● **Goal of the exercise**:
Set down exactly the entries below, beginning at their first line and ending at the line with "Folate (vitamin B9)".

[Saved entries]

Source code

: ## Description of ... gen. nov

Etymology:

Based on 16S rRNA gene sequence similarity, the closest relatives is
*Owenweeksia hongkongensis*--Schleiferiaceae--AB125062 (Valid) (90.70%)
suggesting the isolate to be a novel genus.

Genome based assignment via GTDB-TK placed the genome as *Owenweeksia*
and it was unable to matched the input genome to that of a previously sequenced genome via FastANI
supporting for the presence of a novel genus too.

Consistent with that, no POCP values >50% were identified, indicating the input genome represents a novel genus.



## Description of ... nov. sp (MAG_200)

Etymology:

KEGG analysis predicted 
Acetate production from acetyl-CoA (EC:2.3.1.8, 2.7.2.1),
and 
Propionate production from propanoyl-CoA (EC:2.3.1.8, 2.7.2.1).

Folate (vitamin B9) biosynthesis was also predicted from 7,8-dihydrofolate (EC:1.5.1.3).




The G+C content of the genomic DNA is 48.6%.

● **Solved exercise**:
Source code

: ## Description of ... gen. nov

Etymology:

Based on 16S rRNA gene sequence similarity, the closest relatives is
*Owenweeksia hongkongensis*--Schleiferiaceae--AB125062 (Valid) (90.70%)
suggesting the isolate to be a novel genus.

Genome based assignment via GTDB-TK placed the genome as *Owenweeksia*
and it was unable to matched the input genome to that of a previously sequenced genome via FastANI
supporting for the presence of a novel genus too.

Consistent with that, no POCP values >50% were identified, indicating the input genome represents a novel genus.



## Description of ... nov. sp (MAG_200)

Etymology:

KEGG analysis predicted 
Acetate production from acetyl-CoA (EC:2.3.1.8, 2.7.2.1),
and 
Propionate production from propanoyl-CoA (EC:2.3.1.8, 2.7.2.1).

Folate (vitamin B9) biosynthesis was also predicted from 7,8-dihydrofolate (EC:1.5.1.3).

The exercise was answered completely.